• Problem:
Copy out each line containing "lines" from the entries below.
** Dataset records follows **
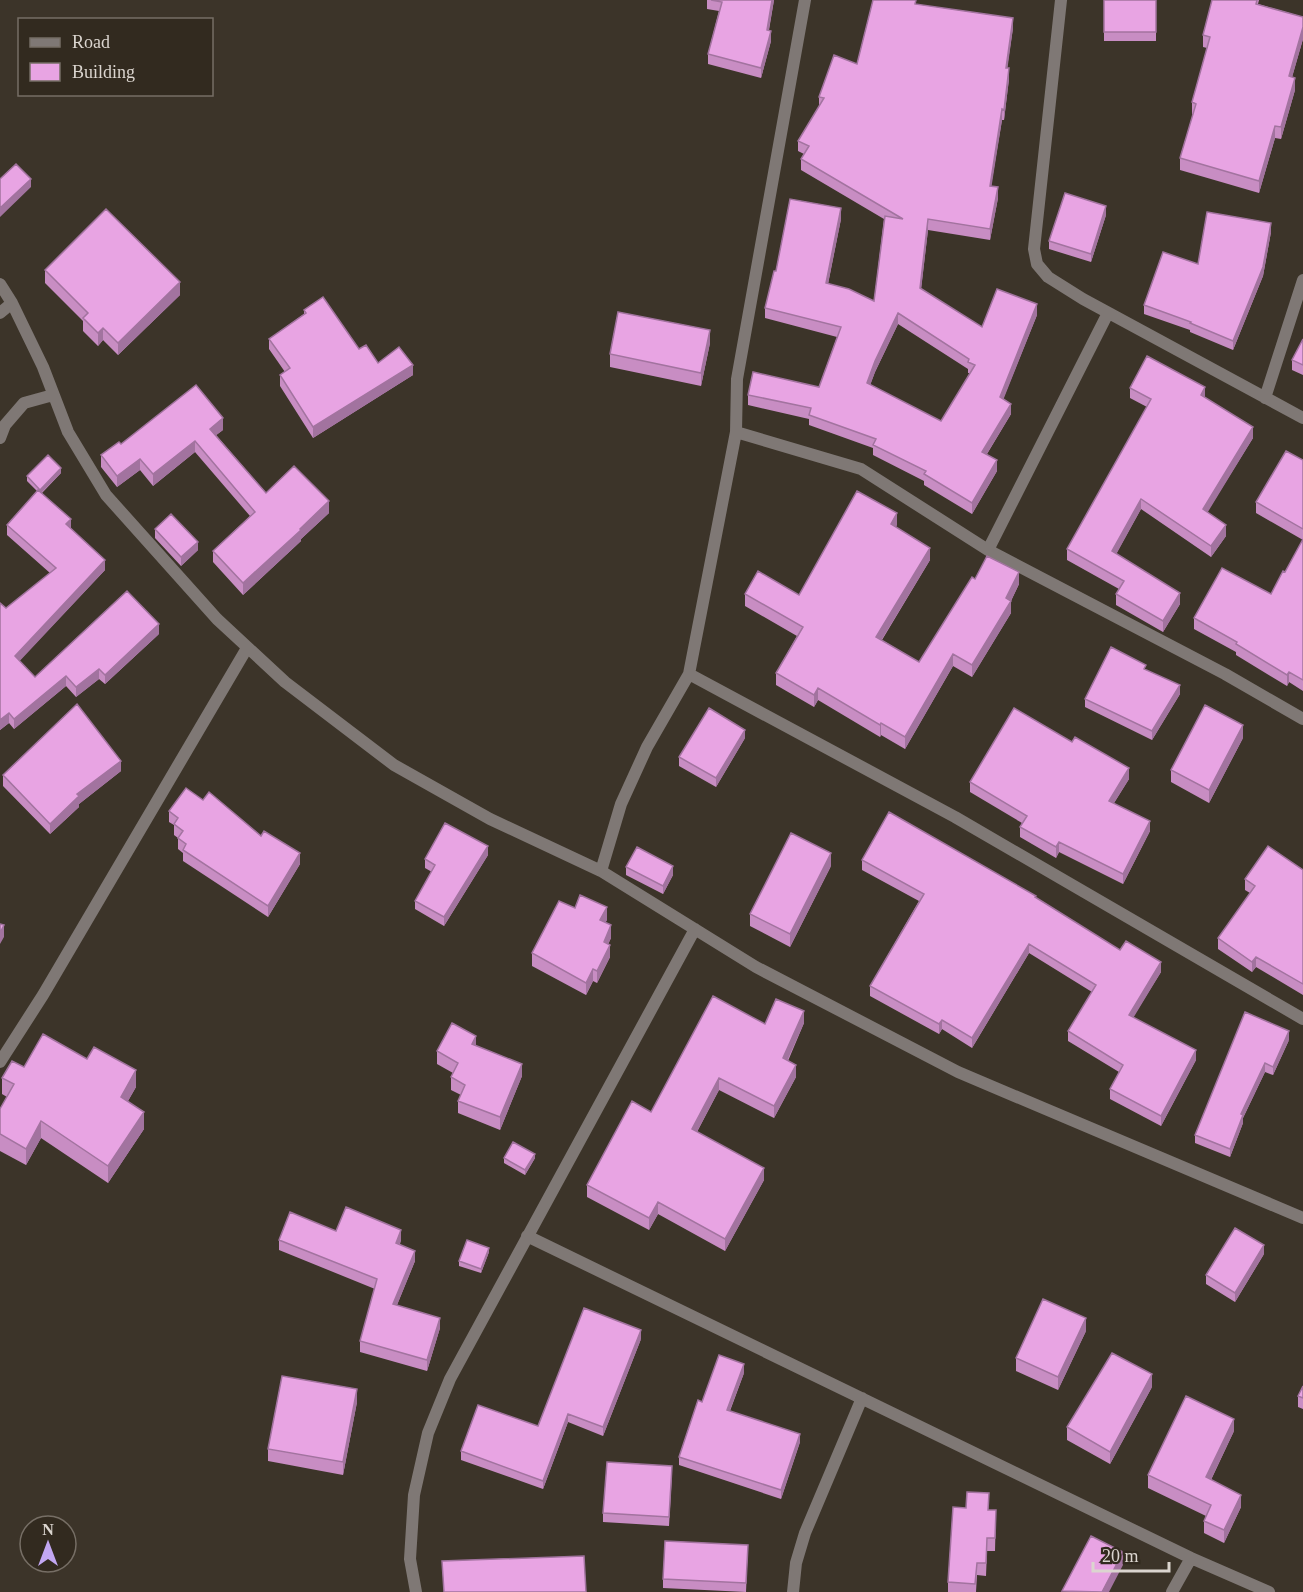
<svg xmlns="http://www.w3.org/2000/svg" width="1303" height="1592" viewBox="0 0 1303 1592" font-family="'Times New Roman',serif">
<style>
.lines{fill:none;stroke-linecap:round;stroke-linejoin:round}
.minor{stroke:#7f7875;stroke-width:12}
.wall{fill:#c88dc3;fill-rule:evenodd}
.shaded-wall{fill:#a2739f}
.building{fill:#e8a4e3;stroke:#a2739f;stroke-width:1.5;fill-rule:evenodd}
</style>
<rect width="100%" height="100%" fill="#3c3429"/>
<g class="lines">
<!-- minor -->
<path class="minor" d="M1061 0 1034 249 1037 264 1048 277 1083 299 1303 418
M0 284 12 303 43 367 68 432 106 495 217 619 285 682 394 765 490 819 601 871 756 967 958 1072 1303 1218
M0 313 12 303
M1265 398 1303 280
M736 432 861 469 988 550 1225 674 1303 719
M0 438 5 425 24 403 53 395
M988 550 1108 313
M689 674 955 817 1303 1019
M601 871 621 804 647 747 689 674 736 432 737 379 805 0
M0 1062 43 995 247 648
M527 1236 1191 1558 1269 1592
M416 1592 410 1559 414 1495 428 1433 450 1379 695 929
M793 1592 796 1563 805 1533 862 1398
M1172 1592 1191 1558"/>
</g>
<!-- wall -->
<path class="wall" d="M707 0H774L769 30 771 41 761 78 708 64V54L719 11 707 9Z
M1104 0H1156V41H1104Z
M1212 0H1259L1258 4 1303 17V39L1292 77 1295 90 1281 139 1275 138 1259 193 1180 170V158L1193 114H1192V102L1207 48 1203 47V35Z
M916 5 1013 28 1007 68 1009 79 1004 120H1002L991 186 998 198 990 240 928 230 921 289 982 327 1037 315 1003 399 1011 414 987 454 997 471 972 514 924 485V481L873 455V448L809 425V419L748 405V395L819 387 837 337 765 318V308L776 271 841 219 828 284 874 301 884 219 801 170V159L804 154 798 151V141L819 107V97L857 64ZM898 324 968 369V373H970L941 421 870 385 875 372Z
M1106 215 1091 262 1049 249V241Z
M1271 232 1263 276 1233 350 1190 332V330L1144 314V305L1198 264Z
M45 270 180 295 118 355 103 340 98 346 83 331V321L45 283Z
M304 310 378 363 413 375 313 438 280 386V375L285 372 269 349V339L304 314Z
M1303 339V375L1292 370V360Z
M710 343 701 386 610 367V354Z
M1130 388 1205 398 1253 438 1207 512 1226 536 1211 557 1141 509 1116 554 1180 604 1163 632 1116 605V594L1119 589 1067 560V549L1147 407 1130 398Z
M223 430 216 435 266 493 329 513 301 539V541L243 595 213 562V551L250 516 195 452 153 486 140 470 117 487 101 467V455L121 444Z
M1303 460V691L1289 682 1287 686 1236 655V652L1194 629V618L1271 594 1285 572 1303 540 1256 513V502Z
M61 473 42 493 105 570 19 661 35 677 159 634 105 684 99 679 76 697 66 686 14 729 9 723 0 730V603L6 608 50 573 7 535V525L37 491 27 481V476Z
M897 525 896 527 930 560 882 640 919 662 975 579 1019 584 1011 601V613L972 677 953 666 905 749 881 735 880 737 818 700 814 707 776 685V673L797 636 745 606V594L799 595Z
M155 529 198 550 181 566 155 538Z
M1180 694 1152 740 1085 707V699Z
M745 738 716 787 679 766V757Z
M1243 738 1209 803 1171 782V770Z
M121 771 79 804V807L50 834 3 786V775Z
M1129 779 1114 803 1150 831 1123 884 1059 852 1056 858 1020 837V827L1022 823 970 792V782Z
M203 800 261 836 300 864 268 917 183 861V853L178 849V838L174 835V825L169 822V811Z
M488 855 444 926 415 909V901L432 872 425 868V859Z
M862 860 1036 898 1120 950 1161 972 1133 1017 1196 1060 1161 1126 1110 1099V1089L1119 1072 1068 1041V1031L1092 992 1029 953 972 1048 942 1029 939 1034 870 996V986L919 901 862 870Z
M831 866 790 947 750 926V914Z
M626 867 673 875 663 894 626 875Z
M1303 870V995L1256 967 1252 972 1218 949V938L1250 893 1245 890V879Z
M575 908 607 920 605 922 611 938 608 944 610 957 597 983 593 981 586 995 532 966V953Z
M804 1023 788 1061 796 1077 774 1118 719 1090 697 1132 764 1180 725 1251 658 1214 649 1230 587 1197V1185L651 1112 765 1024Z
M1289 1040 1273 1075 1265 1072 1243 1118V1123L1230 1157 1195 1143V1135Z
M476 1046 522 1076 500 1130 458 1113V1101L461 1095 451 1090V1077L453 1073 437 1064V1051Z
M24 1067 136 1087 128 1101 144 1129 108 1183 41 1138 26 1165 0 1151V1109L7 1097 2 1094V1078Z
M504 1158H535L525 1175 504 1163Z
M336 1231 401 1240 400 1244 415 1261 397 1305 440 1328 427 1371 360 1352V1341L375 1289 279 1250V1240Z
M489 1252 481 1273 459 1266V1261Z
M1264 1254 1235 1302 1206 1284V1275Z
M1086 1331 1058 1390 1016 1371V1358Z
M641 1339 603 1436 568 1422 543 1489 461 1460V1451L538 1426Z
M744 1373 730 1411 800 1442 781 1499 679 1465V1457L702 1402Z
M1303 1386V1409L1298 1407V1396Z
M1152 1387 1110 1464 1067 1440V1427Z
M357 1402 343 1475 268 1461V1449Z
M1234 1431 1211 1480 1241 1507 1224 1543 1204 1533V1521L1206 1516 1148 1488V1475Z
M672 1474 669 1526 603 1522V1513Z
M989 1510H996L995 1551H987L986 1576 977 1575 976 1592H948V1582Z
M748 1545 746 1592 663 1588V1579Z"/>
<!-- shaded-wall -->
<path class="shaded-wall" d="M772 0H774L767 40V30Z
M1013 18V28L1006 79V68Z
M1303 27V39L1289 88V76Z
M771 31V41L761 78V68Z
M1009 68V79L1004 120V110Z
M1295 78V90L1281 139V127Z
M1002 109V120L990 196V186Z
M1275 126V138L1259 193V181Z
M31 179V187L0 217V208Z
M998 187V198L990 240V229Z
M1106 206V215L1091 262V254Z
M841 208V219L826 294V283Z
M928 219V230L920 299V288Z
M1271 223V232L1263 276 1233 350V341Z
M180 282V295L118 355V343Z
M1037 304V315L1000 408V397Z
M898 313V324L875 372 867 394V383L875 361Z
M103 328V340L98 346V333Z
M710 330V343L701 386V373Z
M413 365V375L313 438V427Z
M1205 387V398L1201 395Z
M1011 404V414L982 462V452Z
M223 418V430L210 440V429Z
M1253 427V438L1203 520V509Z
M195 441V452L153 486V474Z
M140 459V470L117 487V476Z
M997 460V471L972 514V503Z
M61 468V473L40 494V490Z
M1141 499V509L1112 562V551Z
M329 501V513L301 539V541L243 595V583Z
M897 513V525L891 536V524Z
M71 519V529L66 524Z
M1226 525V536L1211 557V546Z
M198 542V550L181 566V557Z
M930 548V560L876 649V637Z
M105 560V570L15 666V656Z
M1019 572V584L1009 605 1011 601V613L972 677V665Z
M1180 593V604L1163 632V621Z
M159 624V634L105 684V675Z
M953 654V666L905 749V737Z
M99 669V679L76 697V687Z
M1289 672V682L1287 686V675Z
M66 676V686L14 729V719Z
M1180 685V694L1152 740V731Z
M818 688V700L814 707V695Z
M9 713V723L0 730V720Z
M881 723V735L880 737V725Z
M1243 725V738L1209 803V790Z
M745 730V738L716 787V778Z
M121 761V771L79 804V807L50 834V824L77 794Z
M1129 768V779L1109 811V801Z
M1150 821V831L1123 884V874Z
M1059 842V852L1056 858V847Z
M488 846V855L444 926V917Z
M300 853V864L268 917V906Z
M831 853V866L790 947V934Z
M673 866V875L663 894V886Z
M607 907V920L600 933V920Z
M4 925V937L0 944V933Z
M611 925V938L604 954V942Z
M1029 944V953L972 1048V1038Z
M610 945V957L597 983V971Z
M1256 957V967L1252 972V962Z
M1161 962V972L1129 1025V1015Z
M593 969V981L586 995V983Z
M804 1011V1023L783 1070V1058Z
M942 1020V1029L939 1034V1024Z
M1289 1031V1040L1273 1075V1067Z
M476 1036V1048L472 1044Z
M1196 1050V1060L1161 1126V1116Z
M1265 1063V1072L1243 1118V1123L1230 1157V1149L1241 1114Z
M522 1064V1076L500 1130V1117Z
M796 1065V1077L774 1118V1106Z
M136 1070V1087L121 1113V1097Z
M719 1078V1090L692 1141V1129Z
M144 1112V1129L108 1183V1166Z
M41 1121V1138L26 1165V1149Z
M535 1154V1158L525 1175V1170Z
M764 1168V1180L725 1251V1239Z
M658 1202V1214L649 1230V1218Z
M401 1230V1240L396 1253V1243Z
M1264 1245V1254L1235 1302V1293Z
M489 1248V1252L481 1273V1269Z
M415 1251V1261L393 1315V1304Z
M440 1318V1328L427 1371V1360Z
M1086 1318V1331L1058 1390V1377Z
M641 1330V1339L603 1436V1427Z
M744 1364V1373L727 1418V1410Z
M1152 1374V1387L1110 1464V1452Z
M357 1389V1402L343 1475V1462Z
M568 1414V1422L543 1489V1481Z
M1234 1419V1431L1206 1490V1477Z
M800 1434V1442L781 1499V1490Z
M1241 1495V1507L1224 1543V1530Z
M1123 1552V1565L1109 1592H1102Z"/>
<!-- building -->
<path class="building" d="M711 0H772L767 30 771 31 761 68 708 54 722 2Z
M873 0H916L915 4 1013 18 1006 68H1009L1004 110 1002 109 990 186 998 187 990 229 928 219 920 288 982 327 997 289 1037 304 1000 397 1011 404 982 452 997 460 972 503 924 474 926 471 873 445 876 439 809 415 811 408 748 395 753 372 819 387 841 327 765 308 774 271H776L790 199 841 208 826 283 849 289 874 301 885 216 903 219 801 159 809 146 798 141 824 98 819 97 834 55 857 64ZM898 313 969 359 968 362 975 365 941 421 867 383 875 361Z
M1104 0H1156V32H1104Z
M1212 0H1257L1256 4 1303 17V27L1289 76 1295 78 1281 127 1275 126 1259 181 1180 158 1196 104 1192 102 1210 37 1203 35Z
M16 164 31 179 0 208V179Z
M1065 193 1106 206 1091 254 1049 241Z
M106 209 180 282 118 343 103 328 98 333 83 318 88 313 45 270Z
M1207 212 1271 223 1263 267 1233 341 1190 323 1191 322 1144 305 1163 252 1198 264Z
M323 297 359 349 366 345 378 363 399 347 413 365 313 427 280 375 290 368 269 339 306 313 304 310Z
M618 312 710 330 701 373 610 354Z
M1303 339V365L1292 360Z
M1147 356 1205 387 1201 395 1253 427 1203 509 1226 525 1211 546 1141 499 1112 551 1180 593 1163 621 1116 594 1124 581 1067 549 1151 399 1130 388Z
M196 385 223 418 210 429 266 493 294 466 329 501 300 529 301 530 243 583 213 551 255 512 195 441 153 474 140 459 117 476 101 455 119 442 121 444Z
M1286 451 1303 460V529L1256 502Z
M48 455 61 468 40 490 27 476Z
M38 490 71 519 66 524 105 560 15 656 35 677 127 591 159 624 105 675 99 669 76 687 66 676 14 719 9 713 0 720V603L6 608 56 568 7 525Z
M857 491 897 513 891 524 930 548 876 637 919 662 972 577 975 579 987 556 1019 572 1006 598 1011 601 972 665 953 654 905 737 881 723 880 725 818 688 814 695 776 673 803 627 745 594 758 571 799 595Z
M171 514 198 542 181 557 155 529Z
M1303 539V680L1289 672 1287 675 1236 644 1237 642 1194 618 1222 568 1271 594 1283 571 1285 572Z
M1111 647 1146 665 1144 669 1180 685 1152 731 1085 699Z
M77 704 121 761 77 794 79 796 50 824 3 775Z
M1205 705 1243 725 1209 790 1171 770Z
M709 708 745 730 716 778 679 757Z
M1014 708 1072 742 1075 737 1129 768 1109 801 1150 821 1123 874 1059 842 1056 847 1020 827 1027 816 970 782Z
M186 788 203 800 209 792 261 836 264 831 300 853 268 906 183 850 186 844 178 838 183 831 174 824 178 818 169 811Z
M889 812 1036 896 1035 897 1120 950 1126 941 1161 962 1129 1015 1196 1050 1161 1116 1110 1089 1123 1065 1068 1031 1096 985 1029 944 972 1038 942 1020 939 1024 870 986 924 894 862 860Z
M445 823 488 846 444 917 415 901 435 865 425 859Z
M791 833 831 853 790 934 750 914Z
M1268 846 1303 870V984L1256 957 1252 962 1218 938 1255 886 1245 879Z
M637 847 673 866 663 886 626 867Z
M580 895 607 907 600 920 611 925 604 942 610 945 597 971 593 969 586 983 532 953 559 901 575 908Z
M0 924 4 925 0 933Z
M713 996 765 1024 776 999 804 1011 783 1058 796 1065 774 1106 719 1078 692 1129 764 1168 725 1239 658 1202 649 1218 587 1185 632 1101 651 1112Z
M1245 1012 1289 1031 1273 1067 1265 1063 1241 1114 1243 1115 1230 1149 1195 1135Z
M452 1023 476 1036 472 1044 522 1064 500 1117 458 1101 465 1085 451 1077 458 1063 437 1051Z
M43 1034 87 1059 94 1047 136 1070 121 1097 144 1112 108 1166 41 1121 26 1149 0 1134V1109L14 1084 2 1078 12 1061 24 1067Z
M513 1142 535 1154 525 1170 504 1158Z
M346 1207 401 1230 396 1243 415 1251 393 1304 440 1318 427 1360 360 1341 377 1279 279 1240 290 1212 336 1231Z
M1235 1228 1264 1245 1235 1293 1206 1275Z
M467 1240 489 1248 481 1269 459 1261Z
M1043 1299 1086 1318 1058 1377 1016 1358Z
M584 1308 641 1330 603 1427 568 1414 543 1481 461 1451 478 1405 538 1426Z
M1112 1353 1152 1374 1110 1452 1067 1427Z
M719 1355 744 1364 727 1410 800 1434 781 1490 679 1457 698 1400 702 1402Z
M282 1376 357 1389 343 1462 268 1449Z
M1303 1386V1398L1298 1396Z
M1186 1396 1234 1419 1206 1477 1241 1495 1224 1530 1204 1521 1211 1505 1148 1475Z
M607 1462 672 1466 669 1517 603 1513Z
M967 1492 989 1493 988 1510H996L995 1538H987L986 1563H977L975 1584 948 1582 953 1507 966 1508Z
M1091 1536 1123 1552 1102 1592 1062 1591Z
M665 1541 748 1545 746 1583 663 1579Z
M584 1556 586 1592H444L442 1561Z"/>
<!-- legend -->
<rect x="18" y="18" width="195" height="78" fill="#322a1f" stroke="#766e65" stroke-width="1.5"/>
<rect x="30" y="38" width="30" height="9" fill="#7f7875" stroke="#766e65" stroke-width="1.5"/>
<text x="72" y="48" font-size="18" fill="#dbd5cf">Road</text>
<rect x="30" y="63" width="30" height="18" fill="#e8a4e3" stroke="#766e65" stroke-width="1.5"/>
<text x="72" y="78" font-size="18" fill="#dbd5cf">Building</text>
<!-- north arrow -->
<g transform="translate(48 1544)"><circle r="28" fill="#322a1f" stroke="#766e65" stroke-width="1.5"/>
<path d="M0-4.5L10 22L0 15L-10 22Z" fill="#c2a7f2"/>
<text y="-9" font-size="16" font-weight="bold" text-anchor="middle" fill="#dbd5cf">N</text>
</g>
<!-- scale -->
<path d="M1093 1562v9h76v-9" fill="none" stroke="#dbd5cf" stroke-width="3"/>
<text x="1102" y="1562" font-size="18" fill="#dbd5cf" stroke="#322a1f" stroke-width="4.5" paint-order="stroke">20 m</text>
</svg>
** End of Dataset records **
• Solution to this problem:
.lines{fill:none;stroke-linecap:round;stroke-linejoin:round}
<g class="lines">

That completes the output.